━━━━━ Texte choisi
«Vous savez ce que nous coûte le non-Maghreb ? 2% de croissance dont 1% statique
et 1% dynamique», a encore une fois rappelé Mohamed Ghannouchi, le Premier
ministre, dans son discours d’ouverture de la
24ème édition des Journées de
l’Entreprise consacrées cette année à la relation Etat/Entreprise et tenues du
11 au 12 décembre à Sousse.
Le Premier ministre a dénoncé les dérives du régime libéral absolu qui a
considéré que le marché peut s’autoréguler et gérer à lui seul ses ressources.
«Cette tendance est aujourd’hui remise en cause, la crise a remis l’Etat devant
ses responsabilités», a-t-il déclaré. Le FMI, la
Banque mondiale et les agences
de rating n’ont pas vu la crise arriver et n’ont pas pu y remédier à temps. En
a-t-on fini avec elle ? Personne ne peut le savoir et n’a la capacité de prévoir
ce qui pourrait se passer dans un proche avenir.
Comment éviter que cette crise se répète ? Comment éviter que les pays en
développement ou émergents n’en souffrent pas plus alors qu’ils n’en sont pas
responsables ?, interroge Mohamed Ghannouchi. «Les pays riches responsables de
la crise, et à leur tête les USA, ont une responsabilité envers les pays en
développement. A ce titre, ils devraient les soutenir plus, et entre autres par
des financements supplémentaires dont les fonds structurels à l’instar des prêts
accordés au sein de l’Union européenne». 3.000 milliards de $ ont été injectés
sur les marchés financiers internationaux pour atténuer les effets de la crise,
on s’attend à ce que cette somme s’élève à 5.000 milliards de $, a estimé le
Premier ministre.
Les interventions des Etats ne doivent pas être conjoncturelles
Il ne faut pas que les interventions des Etats se limitent à la conjoncture, il
faut qu’elles soient plus régulières et plus constantes, pense M. Ghannouchi.
En Tunisie, l’Etat, qui a fait le choix de limiter sa mainmise sur la vie
économique depuis la fin des années 80, a développé un ensemble de constantes
dont le renforcement de l’efficience économique, le développement régional et la
consolidation de l’initiative privée.
«Malgré toutes les pressions que nous avons subies pour aller dans le sens d’une
libéralisation plus poussée, nous avons préféré la prudence même si l’ouverture
des frontières sur le marché européen a été appliquée avant les délais prévus de
3 ans», a affirmé le Premier ministre.
━━━━━━━━━━
━━━━━ Données enregistrées
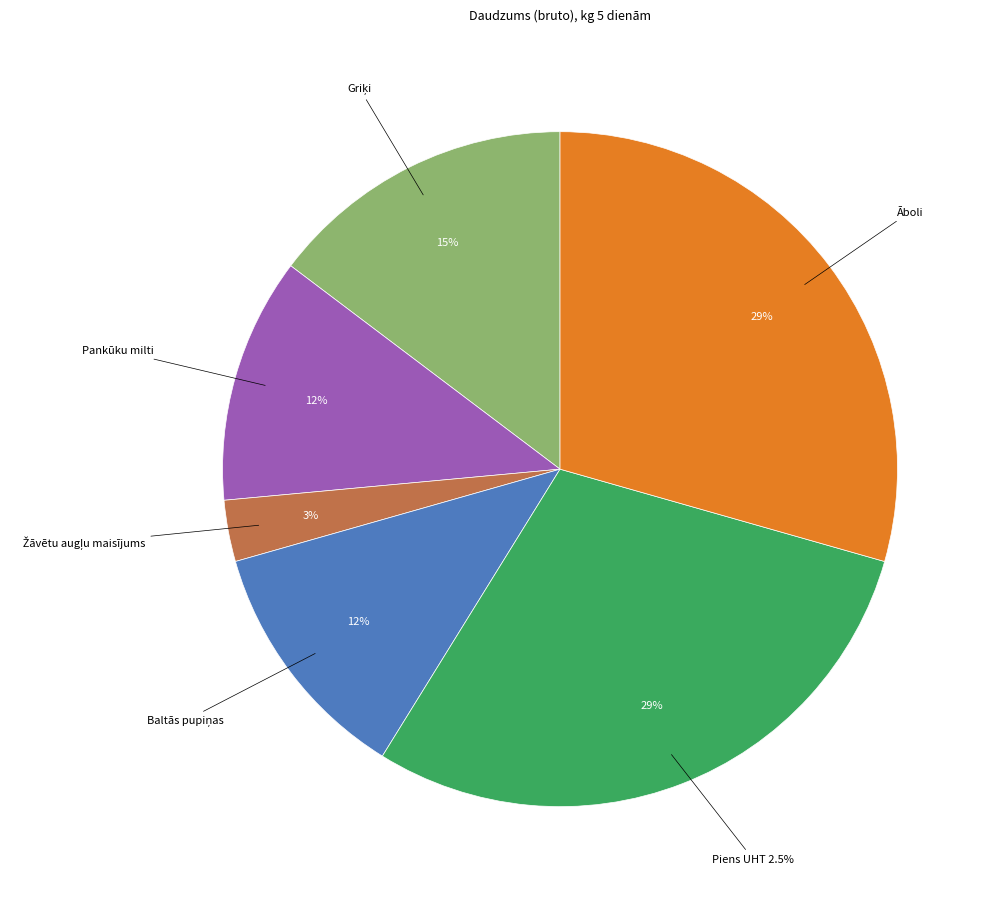

Rank the categories by value from lowest to highest.

Žāvētu augļu maisījums, Pankūku milti, Baltās pupiņas, Griķi, Piens UHT 2.5%, Āboli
━━━━━━━━━━
Exercices proposés:
1. Répondez aux questions suivantes à partir du texte choisi.
(a) Où et à quelles dates se sont tenues les 24es Journées de l'Entreprise ?
(b) Quelle somme a été injectée sur les marchés financiers internationaux pour atténuer les effets de la crise ?
(c) Depuis quand l'État tunisien a-t-il fait le choix de limiter sa mainmise sur la vie économique ?
2. Restituez fidèlement le passage du texte choisi depuis « En Tunisie, l’Etat, qui » jusqu'à « le Premier ministre. » inclus.

Corrigé:
1.
(a) À Sousse, du 11 au 12 décembre.
(b) 3.000 milliards de $.
(c) Depuis la fin des années 80.

2.
En Tunisie, l’Etat, qui a fait le choix de limiter sa mainmise sur la vie
économique depuis la fin des années 80, a développé un ensemble de constantes
dont le renforcement de l’efficience économique, le développement régional et la
consolidation de l’initiative privée.
«Malgré toutes les pressions que nous avons subies pour aller dans le sens d’une
libéralisation plus poussée, nous avons préféré la prudence même si l’ouverture
des frontières sur le marché européen a été appliquée avant les délais prévus de
3 ans», a affirmé le Premier ministre.